In a recent publication, Mafort et al. [64] showed that obese and overweight patients exhibited a significant reduction in BMI after six months of intragastric balloon therapy; the median BMI value decreased from 39.1 kg/m2 at the beginning of the evaluation to 34.5 kg/m2 at the end of the evaluation (p = 0.0001). The reduction in BMI was accompanied by statistically significant reductions in TLC (p = 0.0001), FRC (p = 0.0001), residual volume (p = 0.0005), and ERV (p = 0.0001).

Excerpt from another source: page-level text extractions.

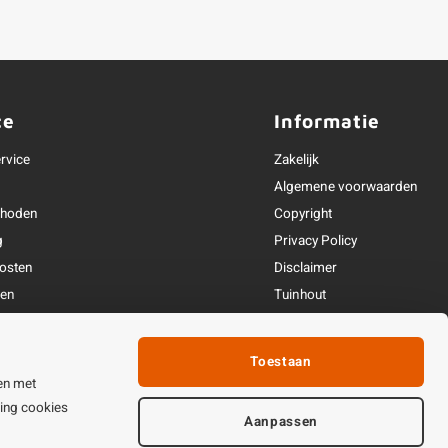
ce
Informatie
rvice
Zakelijk
Algemene voorwaarden
thoden
Copyright
g
Privacy Policy
osten
Disclaimer
ren
Tuinhout
Linkpartners
fhandeling
Toestaan
ijden & contact
en met
ting cookies
Aanpassen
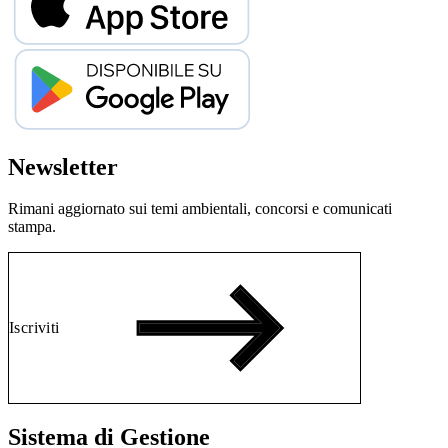
Newsletter
Rimani aggiornato sui temi ambientali, concorsi e comunicati
stampa.
Iscriviti
Sistema di Gestione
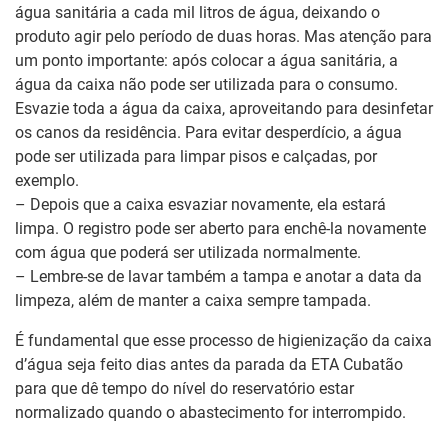
água sanitária a cada mil litros de água, deixando o
produto agir pelo período de duas horas. Mas atenção para
um ponto importante: após colocar a água sanitária, a
água da caixa não pode ser utilizada para o consumo.
Esvazie toda a água da caixa, aproveitando para desinfetar
os canos da residência. Para evitar desperdício, a água
pode ser utilizada para limpar pisos e calçadas, por
exemplo.
– Depois que a caixa esvaziar novamente, ela estará
limpa. O registro pode ser aberto para enchê-la novamente
com água que poderá ser utilizada normalmente.
– Lembre-se de lavar também a tampa e anotar a data da
limpeza, além de manter a caixa sempre tampada.
É fundamental que esse processo de higienização da caixa
d’água seja feito dias antes da parada da ETA Cubatão
para que dê tempo do nível do reservatório estar
normalizado quando o abastecimento for interrompido.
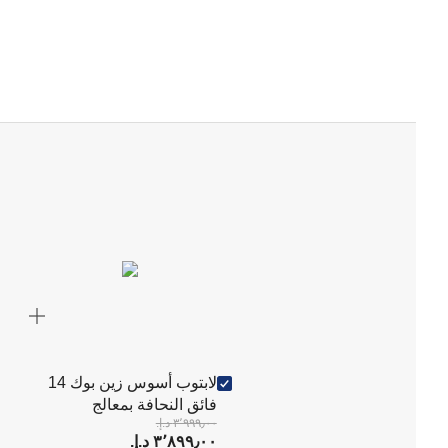
لابتوب أسوس زين بوك 14
فائق النحافة بمعالج
٣٬٩٩٩٫٠٠ د.إ.‏
سنابدراجون إكس إكس 1 26
٣٬٨٩٩٫٠٠ د.إ.‏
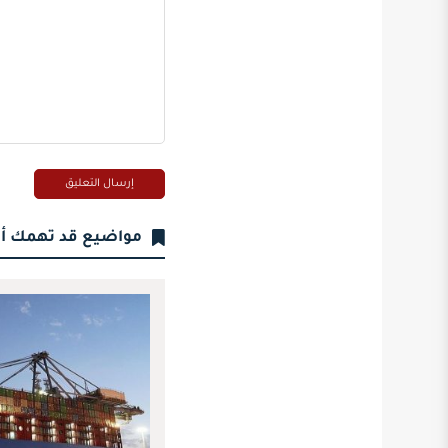
مواضيع قد تهمك أ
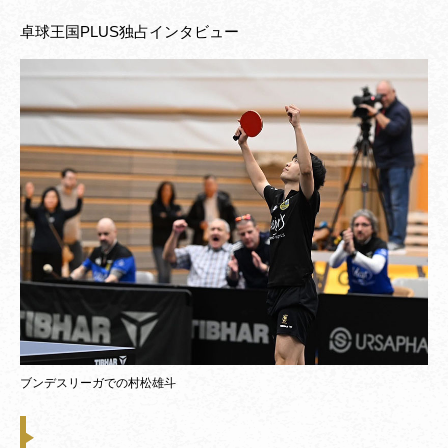
卓球王国PLUS独占インタビュー
ブンデスリーガでの村松雄斗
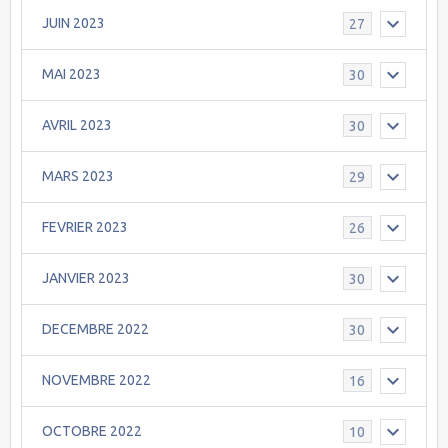
JUIN 2023
27
MAI 2023
30
AVRIL 2023
30
MARS 2023
29
FEVRIER 2023
26
JANVIER 2023
30
DECEMBRE 2022
30
NOVEMBRE 2022
16
OCTOBRE 2022
10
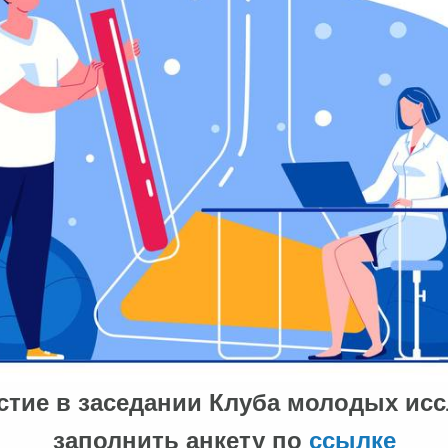
астие в заседании Клуба молодых ис
заполнить анкету по
ссылке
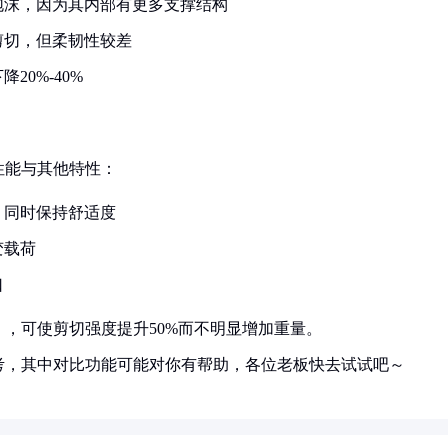
泡沫，因为其内部有更多支撑结构
剪切，但柔韧性较差
0%-40%
性能与其他特性：
，同时保持舒适度
变载荷
口
，可使剪切强度提升50%而不明显增加重量。
考，其中对比功能可能对你有帮助，各位老板快去试试吧～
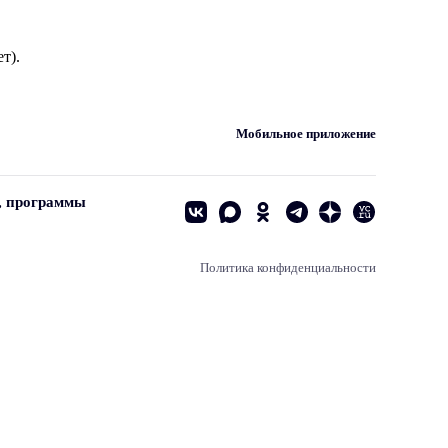
т).
Мобильное приложение
, программы
Политика конфиденциальности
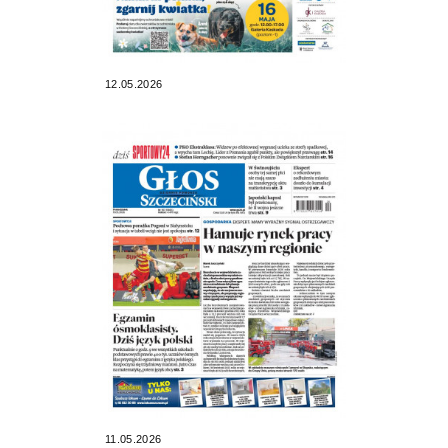
12.05.2026
11.05.2026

In obese patients with asthma, both surgical and nonsurgical weight loss are associated with improvement in symptoms, decreased use of medication, increased effectiveness of drug therapy, and a reduction in risk of exacerbation and hospital admission rate [111]. Improvements in lung function, including FEV1, FVC, and Raw, after weight loss in obese patients with asthma have also been reported in several studies [66, 112114]. In a randomized study of obese adult patients with severe uncontrolled asthma, Dias-Júnior et al. [114] showed that following a weight loss program for a period of 6 months was associated with improvement in asthma control and lung function.

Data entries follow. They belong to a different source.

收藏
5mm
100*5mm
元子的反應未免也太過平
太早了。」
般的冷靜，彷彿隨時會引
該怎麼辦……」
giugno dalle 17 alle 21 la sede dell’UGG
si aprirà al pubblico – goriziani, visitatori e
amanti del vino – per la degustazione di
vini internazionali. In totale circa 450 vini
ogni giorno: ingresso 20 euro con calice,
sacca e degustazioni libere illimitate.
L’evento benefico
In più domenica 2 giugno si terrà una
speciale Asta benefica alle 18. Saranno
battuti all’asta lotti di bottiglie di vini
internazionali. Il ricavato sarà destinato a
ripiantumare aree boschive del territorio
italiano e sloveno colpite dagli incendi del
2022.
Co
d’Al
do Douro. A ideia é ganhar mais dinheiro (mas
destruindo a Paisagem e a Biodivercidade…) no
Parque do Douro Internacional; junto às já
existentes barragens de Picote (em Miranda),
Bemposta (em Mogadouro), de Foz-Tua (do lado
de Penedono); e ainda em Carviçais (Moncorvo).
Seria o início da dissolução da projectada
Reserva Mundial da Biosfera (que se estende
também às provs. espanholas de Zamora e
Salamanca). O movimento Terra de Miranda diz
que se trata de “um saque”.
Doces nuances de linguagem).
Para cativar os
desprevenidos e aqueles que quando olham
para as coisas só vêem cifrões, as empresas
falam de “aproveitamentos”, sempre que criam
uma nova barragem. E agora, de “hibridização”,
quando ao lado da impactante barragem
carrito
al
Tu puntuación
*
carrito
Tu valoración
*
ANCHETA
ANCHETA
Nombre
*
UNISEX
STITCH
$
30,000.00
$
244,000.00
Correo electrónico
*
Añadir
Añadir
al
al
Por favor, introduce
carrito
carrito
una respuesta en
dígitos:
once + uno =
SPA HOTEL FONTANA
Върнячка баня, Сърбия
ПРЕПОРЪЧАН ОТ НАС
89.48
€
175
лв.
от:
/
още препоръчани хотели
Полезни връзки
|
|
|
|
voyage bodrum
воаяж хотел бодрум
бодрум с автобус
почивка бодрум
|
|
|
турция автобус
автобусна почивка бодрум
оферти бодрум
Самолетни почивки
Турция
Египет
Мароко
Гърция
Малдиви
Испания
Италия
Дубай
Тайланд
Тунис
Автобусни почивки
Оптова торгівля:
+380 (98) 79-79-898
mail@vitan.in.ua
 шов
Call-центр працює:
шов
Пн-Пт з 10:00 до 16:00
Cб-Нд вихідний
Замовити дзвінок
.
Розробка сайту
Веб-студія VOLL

A decrease in BHR to methacholine after weight loss in obese individuals with asthma was reported by Al-Alwan et al. [112] and by van Huisstede et al. [115]. In a prospective controlled study of obese individuals with asthma, Pakhale et al. [66] observed a significant improvement in BHR to methacholine compared to controls (p = 0.009) after 3 months of a behavioral weight loss program. Boulet et al. [67] evaluated severely obese patients with asthma before and after bariatric surgery and observed reduced BHR, increased lung volume, and noticeably decreased asthma symptoms and medication required to control asthma 12 months after surgery. This study also showed that reduction in BMI and improved BHR were correlated with a reduction in CRP.


Obesity causes mechanical compression of the diaphragm, lungs, and chest cavity, which can lead to restrictive pulmonary damage. Furthermore, excess fat decreases total respiratory system compliance, increases pulmonary resistance, and reduces respiratory muscle strength. It is interesting that metabolic syndrome also changes lung function and that the combination of obesity and metabolic syndrome seems to impair lung function even further. In obese and overweight patients, a strong correlation exists between lung function and body fat distribution, with greater impairment when fat accumulates in the chest and abdomen. Despite advances in the knowledge of pulmonary and systemic complications and of the biochemical abnormalities associated with obesity, longitudinal randomized studies are needed to assess the impact of weight loss on metabolic syndrome and lung function.